WORK TASK
Find the line that contains "Change, Cargo: -69.3 -> -84" in the entries below. Output it and each later line exactly, and nothing else.

═══

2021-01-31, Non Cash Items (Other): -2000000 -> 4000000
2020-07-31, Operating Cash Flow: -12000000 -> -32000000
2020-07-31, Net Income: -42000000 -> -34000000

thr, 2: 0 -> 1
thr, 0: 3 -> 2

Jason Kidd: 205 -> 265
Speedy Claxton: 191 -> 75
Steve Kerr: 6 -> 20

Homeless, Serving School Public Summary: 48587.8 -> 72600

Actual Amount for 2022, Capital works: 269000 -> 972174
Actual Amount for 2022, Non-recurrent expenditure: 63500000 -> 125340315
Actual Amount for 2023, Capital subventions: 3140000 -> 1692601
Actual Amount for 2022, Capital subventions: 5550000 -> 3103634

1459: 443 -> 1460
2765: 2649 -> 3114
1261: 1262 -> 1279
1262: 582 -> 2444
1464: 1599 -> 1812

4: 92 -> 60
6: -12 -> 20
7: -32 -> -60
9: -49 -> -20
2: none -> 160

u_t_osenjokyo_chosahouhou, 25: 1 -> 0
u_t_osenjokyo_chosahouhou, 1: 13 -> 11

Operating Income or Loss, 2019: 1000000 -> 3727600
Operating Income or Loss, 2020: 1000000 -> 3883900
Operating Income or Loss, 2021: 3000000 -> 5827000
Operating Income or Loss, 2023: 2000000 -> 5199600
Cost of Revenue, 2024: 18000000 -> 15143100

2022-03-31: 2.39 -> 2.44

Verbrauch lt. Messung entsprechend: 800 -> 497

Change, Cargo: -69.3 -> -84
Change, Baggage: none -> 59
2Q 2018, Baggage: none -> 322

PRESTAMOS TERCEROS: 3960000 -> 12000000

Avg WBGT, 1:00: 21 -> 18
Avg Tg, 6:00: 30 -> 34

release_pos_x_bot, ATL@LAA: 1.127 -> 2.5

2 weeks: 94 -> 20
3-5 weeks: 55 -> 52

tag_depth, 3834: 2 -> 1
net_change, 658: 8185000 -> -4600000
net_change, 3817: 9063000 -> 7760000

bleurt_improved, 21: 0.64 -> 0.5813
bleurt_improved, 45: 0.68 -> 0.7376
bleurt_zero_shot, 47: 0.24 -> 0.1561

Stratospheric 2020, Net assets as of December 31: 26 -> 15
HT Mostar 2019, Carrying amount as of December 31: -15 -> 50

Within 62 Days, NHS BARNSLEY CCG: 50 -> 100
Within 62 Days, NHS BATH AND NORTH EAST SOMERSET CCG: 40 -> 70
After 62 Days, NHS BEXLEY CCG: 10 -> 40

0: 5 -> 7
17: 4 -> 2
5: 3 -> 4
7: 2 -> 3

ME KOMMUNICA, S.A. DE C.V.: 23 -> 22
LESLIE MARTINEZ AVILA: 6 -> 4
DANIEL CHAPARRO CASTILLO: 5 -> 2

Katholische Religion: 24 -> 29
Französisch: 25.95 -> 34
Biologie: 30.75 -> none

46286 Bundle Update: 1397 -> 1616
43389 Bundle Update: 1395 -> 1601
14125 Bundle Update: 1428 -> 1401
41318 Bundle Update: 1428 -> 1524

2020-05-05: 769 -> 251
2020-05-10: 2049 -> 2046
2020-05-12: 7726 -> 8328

═══

RESPONSE TO THE EXERCISE
Change, Cargo: -69.3 -> -84
Change, Baggage: none -> 59
2Q 2018, Baggage: none -> 322

PRESTAMOS TERCEROS: 3960000 -> 12000000

Avg WBGT, 1:00: 21 -> 18
Avg Tg, 6:00: 30 -> 34

release_pos_x_bot, ATL@LAA: 1.127 -> 2.5

2 weeks: 94 -> 20
3-5 weeks: 55 -> 52

tag_depth, 3834: 2 -> 1
net_change, 658: 8185000 -> -4600000
net_change, 3817: 9063000 -> 7760000

bleurt_improved, 21: 0.64 -> 0.5813
bleurt_improved, 45: 0.68 -> 0.7376
bleurt_zero_shot, 47: 0.24 -> 0.1561

Stratospheric 2020, Net assets as of December 31: 26 -> 15
HT Mostar 2019, Carrying amount as of December 31: -15 -> 50

Within 62 Days, NHS BARNSLEY CCG: 50 -> 100
Within 62 Days, NHS BATH AND NORTH EAST SOMERSET CCG: 40 -> 70
After 62 Days, NHS BEXLEY CCG: 10 -> 40

0: 5 -> 7
17: 4 -> 2
5: 3 -> 4
7: 2 -> 3

ME KOMMUNICA, S.A. DE C.V.: 23 -> 22
LESLIE MARTINEZ AVILA: 6 -> 4
DANIEL CHAPARRO CASTILLO: 5 -> 2

Katholische Religion: 24 -> 29
Französisch: 25.95 -> 34
Biologie: 30.75 -> none

46286 Bundle Update: 1397 -> 1616
43389 Bundle Update: 1395 -> 1601
14125 Bundle Update: 1428 -> 1401
41318 Bundle Update: 1428 -> 1524

2020-05-05: 769 -> 251
2020-05-10: 2049 -> 2046
2020-05-12: 7726 -> 8328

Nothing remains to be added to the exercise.